Consigna 1:
¿Puedes volver a escribir el texto sobre Teresa cambiando "asilo" por "albergue"? Comienza en las palabras que contienen "Tiene la certeza" y termina después de "ocuparían de ella.".
Consigna 2:
¿Qué prendas de ropa y calzado nuevos le regalaron a Teresa, según el texto sobre Teresa? Enuméralos todos.

Fragmento del texto:
LA HABANA, Cuba.- Siempre me ha resultado inquietante el hecho de que cuando nos asiste el desamparo y la miseria nos ponemos a evocar los mejores días, esos en los que vivíamos felices y alejados de la orfandad y la desdicha. Me parece triste buscar la salvación haciendo uso del pasado y la memoria. Es horrible tener que despertar a los recuerdos para conseguir con ellos alguna salvación, pero a Teresa no le quedó otro remedio, ella intentó salvarse durante algún tiempo con esas comparaciones, con los mejores recuerdos.
Teresa ya cumplió los ochenta y seis años, y no se conforma con esos bienestares del pasado que no consiguen poner en la mesa el alimento. Ni siquiera los mejores instantes que vivió junto a Roberto, su marido, le sirven ahora de consuelo, y llora, y me confiesa que le pide a Dios que no le permita cumplir un año más. Lo que más desea es irse con Roberto, pero ya no le quedan fuerzas para ir hasta su tumba. Cuando lo consigue, se hinca de rodillas en el suelo y le ruega que la ayude a hacer el viaje. “Antes yo era muy católica, hasta que Él dejó de atender mis ruegos”, así dice.
Tiene la certeza de que Dios no estuvo con ella durante aquellas mañanas en las que salió de su casa en busca de un asilo donde pudiera terminar sus días. En cada uno le dijeron lo mismo; “no tenemos capacidades, son muchos los que vienen para quedarse”. El delegado del Poder Popular, a quien conoce desde que era un niño, le prometió interceder a su favor, pero nunca más tocó a su puerta; entonces no le quedó otro remedio y dejó que aquel matrimonio, que le fuera recomendado por una vecina, entrara en su casa después de prometerle que se ocuparían de ella.
Durante las primeras semanas todo estuvo “a pedir de boca”. La muchacha se levantaba temprano para hacer la limpieza de la casa y preparar el almuerzo para las dos, mientras su marido se iba a la calle a trabajar, según le dijeron, en un hotel en el Vedado. Durante las primeras semanas, meses incluso, Teresa pareció más reconfortada; hacía dos comidas al día, y dos meriendas, y hasta tomaba yogurt o leche antes de acostarse. Los regalos no faltaron; primero renovaron su ropa interior con ajustadores y blúmeres nuevos, un par de zapatos cómodos y alguna que otra blusa; un domingo alquilaron un auto y la llevaron al cementerio, y ella le contó a Roberto de su suerte.

Material mostrado:
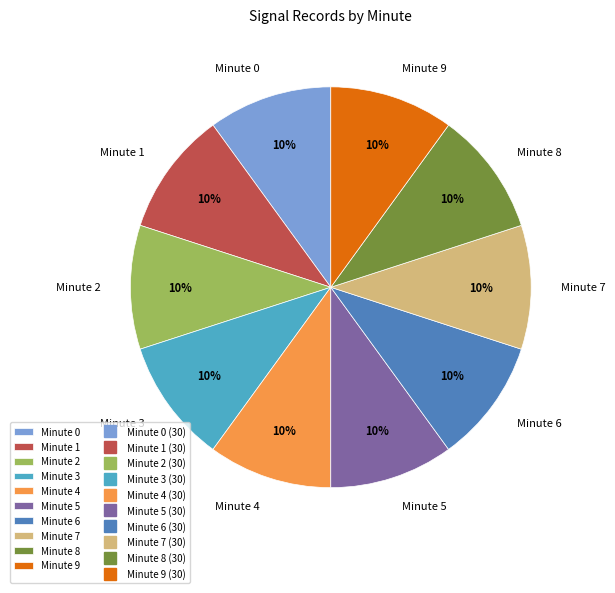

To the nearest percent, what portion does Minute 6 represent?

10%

--

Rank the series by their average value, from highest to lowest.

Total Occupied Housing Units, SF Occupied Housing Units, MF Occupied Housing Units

...

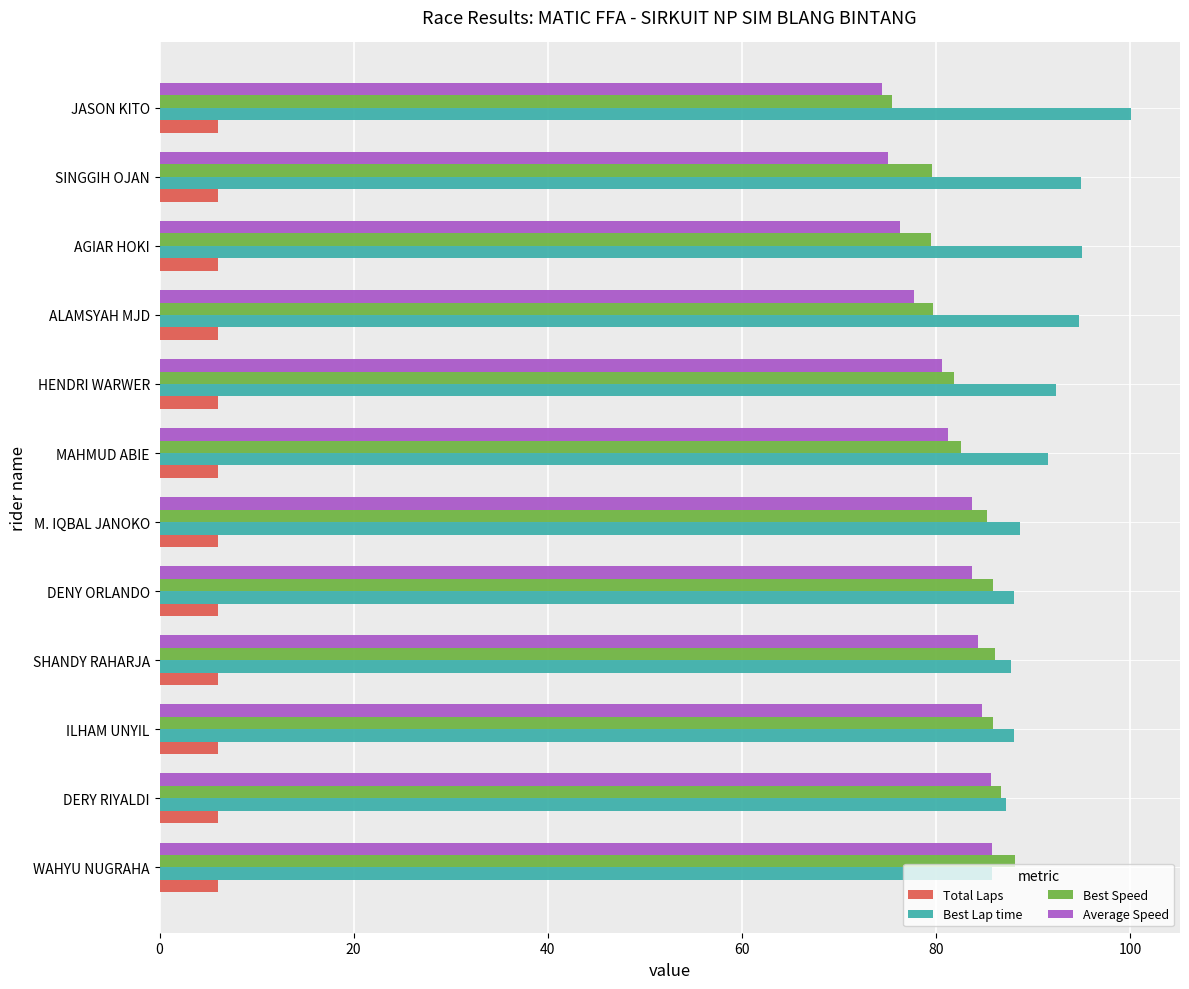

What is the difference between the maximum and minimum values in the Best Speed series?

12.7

Solución 1:
Tiene la certeza de que Dios no estuvo con ella durante aquellas mañanas en las que salió de su casa en busca de un albergue donde pudiera terminar sus días. En cada uno le dijeron lo mismo; “no tenemos capacidades, son muchos los que vienen para quedarse”. El delegado del Poder Popular, a quien conoce desde que era un niño, le prometió interceder a su favor, pero nunca más tocó a su puerta; entonces no le quedó otro remedio y dejó que aquel matrimonio, que le fuera recomendado por una vecina, entrara en su casa después de prometerle que se ocuparían de ella.

Solución 2:
Ajustadores, blúmeres, un par de zapatos cómodos y alguna que otra blusa.